Monday, January 21, 2013

How we Got Here...

UU's are uncomfortable these days with UU public theology and practice.  All the why's and whereas's are some of my interests, so come along and think about them with me.

I think that the number one thing that we have to remember is that the whole nation is emerging from a 40 year period in which all forms of liberalism were on the defensive and all forms of conservatism were ascendent, almost hegemonic.  I date this period by the highly visible markers of Presidential elections, but they only reflect what was going on below the surface in the culture as a whole.  So I start liberalism's 40 years in the desert as beginning in 1968 and ending in 2008.  So for 40 out of the 50 years there has been a UUA, it has been swimming against the tide, or even wandering in the wilderness.

To me, the era was symbolized by one story I have heard repeated so often:  UU parents remarking that their children were being disturbed and unsettled by the comments of their schoolmates that they were going to Hell.  Our children did not feel safe on the playgrounds of their school.

As fish knows not of water, UU's are barely conscious of how much the atmosphere of general hostility to liberalism has affected us.   We should talk about that for hours, connecting the dots.

If UUism was a privatized religion, consisting mostly of personal spiritual practice and withdrawal from the material world, the conservative turn in the general culture would have not been difficult for us.  But UUism is a socially engaged religion.  So it was at the point of intersection between our religion and the political/social reality that surrounded us that become the most contested point in UUism.

I would argue that almost all of the internal developments within UUism, both in local congregations and as a larger institution are the expression of differing strategies for surviving the political and cultural wilderness.

Strategic responses to the wilderness moved along a polarity between accommodation and defiance.

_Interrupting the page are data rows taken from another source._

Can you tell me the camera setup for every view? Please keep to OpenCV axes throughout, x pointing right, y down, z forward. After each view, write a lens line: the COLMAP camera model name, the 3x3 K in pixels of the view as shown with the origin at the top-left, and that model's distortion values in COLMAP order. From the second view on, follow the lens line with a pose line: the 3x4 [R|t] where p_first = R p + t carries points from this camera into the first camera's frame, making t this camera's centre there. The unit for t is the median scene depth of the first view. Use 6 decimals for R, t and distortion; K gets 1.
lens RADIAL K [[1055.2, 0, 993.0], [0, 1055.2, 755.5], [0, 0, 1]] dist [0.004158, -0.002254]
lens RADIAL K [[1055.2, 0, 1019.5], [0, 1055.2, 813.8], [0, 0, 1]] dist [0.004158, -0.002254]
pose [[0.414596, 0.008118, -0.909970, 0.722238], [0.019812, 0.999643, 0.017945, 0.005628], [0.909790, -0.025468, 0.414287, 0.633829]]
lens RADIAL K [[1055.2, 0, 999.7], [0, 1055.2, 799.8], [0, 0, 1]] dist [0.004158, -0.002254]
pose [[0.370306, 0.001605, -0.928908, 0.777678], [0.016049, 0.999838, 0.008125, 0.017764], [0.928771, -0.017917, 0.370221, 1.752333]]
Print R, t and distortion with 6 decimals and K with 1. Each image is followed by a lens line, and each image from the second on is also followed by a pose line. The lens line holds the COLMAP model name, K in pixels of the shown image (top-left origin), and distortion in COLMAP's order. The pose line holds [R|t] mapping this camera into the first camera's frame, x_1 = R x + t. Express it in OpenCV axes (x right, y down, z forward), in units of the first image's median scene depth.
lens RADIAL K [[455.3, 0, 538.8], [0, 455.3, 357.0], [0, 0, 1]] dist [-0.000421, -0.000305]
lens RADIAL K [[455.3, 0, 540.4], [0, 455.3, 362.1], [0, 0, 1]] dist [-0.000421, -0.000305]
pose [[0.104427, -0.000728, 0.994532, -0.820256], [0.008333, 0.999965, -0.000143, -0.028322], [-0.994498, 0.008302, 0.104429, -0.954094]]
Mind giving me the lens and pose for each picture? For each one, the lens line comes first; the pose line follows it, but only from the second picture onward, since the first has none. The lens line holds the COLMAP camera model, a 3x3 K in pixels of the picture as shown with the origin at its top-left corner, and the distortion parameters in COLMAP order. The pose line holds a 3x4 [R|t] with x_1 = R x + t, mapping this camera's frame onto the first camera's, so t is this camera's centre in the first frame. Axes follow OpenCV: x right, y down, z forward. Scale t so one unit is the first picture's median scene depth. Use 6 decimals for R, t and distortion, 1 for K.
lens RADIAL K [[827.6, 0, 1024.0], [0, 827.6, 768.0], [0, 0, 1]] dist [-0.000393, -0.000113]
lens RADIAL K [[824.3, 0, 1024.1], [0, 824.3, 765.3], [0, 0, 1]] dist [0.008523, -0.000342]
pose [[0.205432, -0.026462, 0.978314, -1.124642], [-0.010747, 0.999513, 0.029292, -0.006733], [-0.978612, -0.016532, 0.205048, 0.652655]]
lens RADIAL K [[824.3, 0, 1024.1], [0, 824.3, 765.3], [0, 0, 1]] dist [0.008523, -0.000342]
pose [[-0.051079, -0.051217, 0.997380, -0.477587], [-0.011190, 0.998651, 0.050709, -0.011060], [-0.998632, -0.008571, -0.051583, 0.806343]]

On the one hand, we continued to uphold the main thrusts of cultural and political liberalism throughout this period, most notably making a strong commitment to GLBT equality, feminism, anti-racism, environmental activism, interfaith solidarity etc.  There are many committed UU's whose overall critique is that UU's have not been radical enough, or consistent enough and who damn us for our faint-heartedness.

On the other hand, there are the strategies of accommodation: all those impulses to respectability and inoffensiveness.  I think that our commitment to "political diversity" was a strategy of accommodation to the aggressive conservatism of the general culture.

The cost of the commitment to political diversity as a defining feature of our congregations has been to define religion, politics and culture as separate spheres of life and thought.  It has been a necessary article of faith that one can be liberal in religion, conservative in politics, elitist in culture etc.  Mix and match to your heart's content.

We, who believe that as a matter of faith, that all things are interconnected, also believe that politics and religion as so loosely connected that any combination can work.

At this point, I will not push the argument further except to ask:  how has that been working for us?

Right now, it seems that UUism is both castigated for "talking the talk, but not walking the walk."  In other words, we are inconsistent, and dilettantish in the public expression of our faith.  On the other hand, others are incensed that we seem to be "chaplains to the Democratic Party" and "tolerant of everyone but Republicans."

I am writing this on the day of Barack Obama's second Inauguration.   His election confirms my suspicion that 2008 marked the end of the cultural hegemony of conservatism in the politics and culture of the US.  Our wilderness days may be coming to an end.

It is time to consider new possibilities.




1 comment:

KJR said...

I think a worldview that doesn't have any muscular boundaries can't effectively work for justice -- nor is it really a theology. There is a faddishness that comes from having no true core. Ironically, I find that even as the culture moves in our direction it does us little good if we are not really standing up for something at our core. I think our problem may not lie so much in the recent period of conservatism as in the period before that when the Fellowship Movement and increasingly secular Humanism stripped much of our movement of any theological grounding, followed by the "do whatever" aspect of the 60's culture that made boundaries of any kind suspect.